In an orientation proposal of
raising the effectiveness of attracting and using FDI until 2020, the MPI has
referred to the consideration of reviewing and adjusting the decentralisation
mechanism to make it more reasonable.
“Conductor” in FDI management
Nguyen Van Tu, former deputy
director of Hanoi Municipal Department of Planning and Investment mentioned in
his story a trend of “three no’s” in the city’s FDI management activities after
FDI projects were granted with investment certificates. This can be seen as an
example of the inadequacies in the current decentralisation policy.
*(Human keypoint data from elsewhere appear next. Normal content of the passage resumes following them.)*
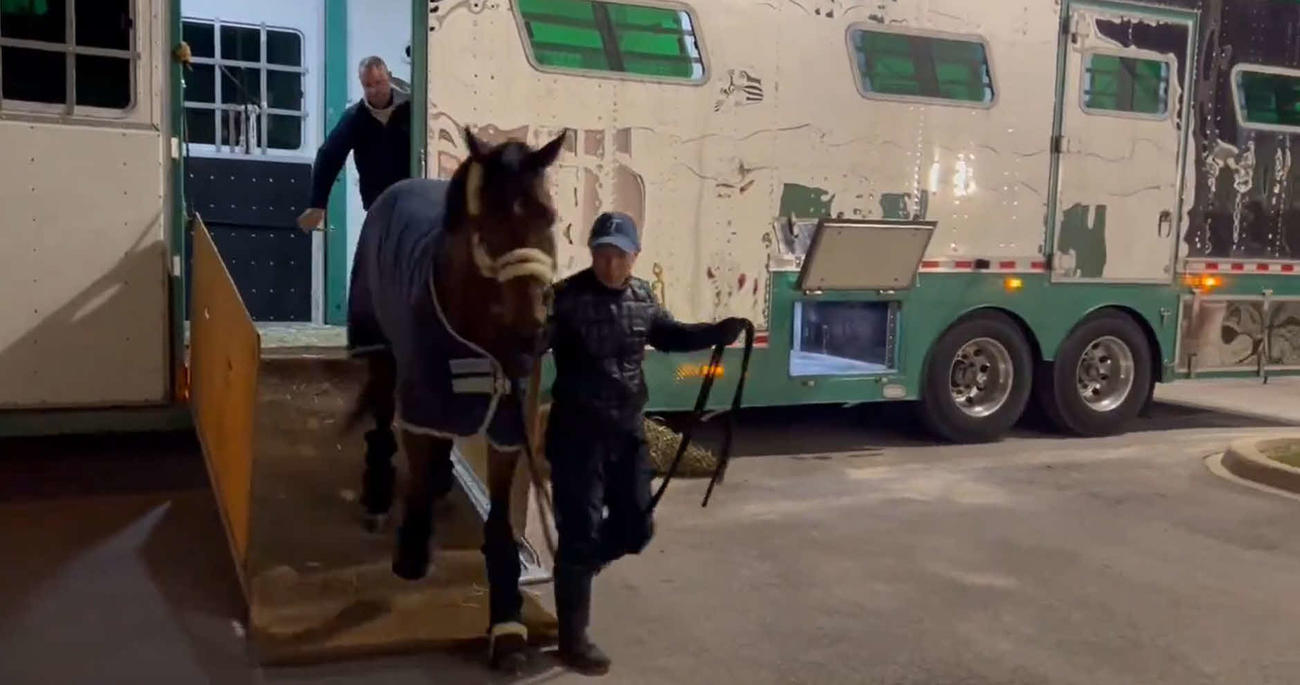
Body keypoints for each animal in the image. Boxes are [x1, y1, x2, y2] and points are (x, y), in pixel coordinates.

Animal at [341, 126, 566, 671]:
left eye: (548, 216)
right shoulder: (421, 401)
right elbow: (418, 477)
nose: (532, 334)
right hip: (381, 351)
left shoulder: (506, 428)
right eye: (490, 221)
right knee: (381, 423)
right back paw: (377, 497)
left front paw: (506, 625)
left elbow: (501, 526)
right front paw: (411, 556)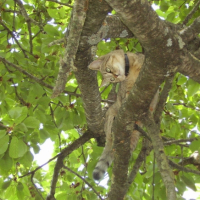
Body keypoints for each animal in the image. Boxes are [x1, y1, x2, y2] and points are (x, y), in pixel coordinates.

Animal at [89, 49, 158, 180]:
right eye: (111, 80)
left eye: (108, 70)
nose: (115, 76)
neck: (130, 68)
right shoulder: (125, 93)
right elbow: (126, 95)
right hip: (110, 118)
These “three no’s” were initiated
as the current investment-related laws aim at creating more favourable
conditions for investors to do business, thus, state management authorities
even do not know “who the investors are”, “where the enterprises’ locations
are” and “how they work”.
According to Tu, this is the
reality that many cities and provinces are facing without solutions. However,
in the coming time, these problems may be resolved when a mechanism of
coordination in management and supervision from the central to local levels
over the FDI sector is built. The MPI is now drafting this set of regulations.
Similarly, a series of mechanisms
and policies in FDI management will be changed in the near future to create
favourable conditions for cities and provinces and ensure more strict and
effective management at the same time. Moreover, the MPI has also proposed the
establishment of a coordinating board at the macro-level, chaired by a deputy
prime minister, to handle problems arising during the implementation of FDI
projects, which ministries and localities cannot solve.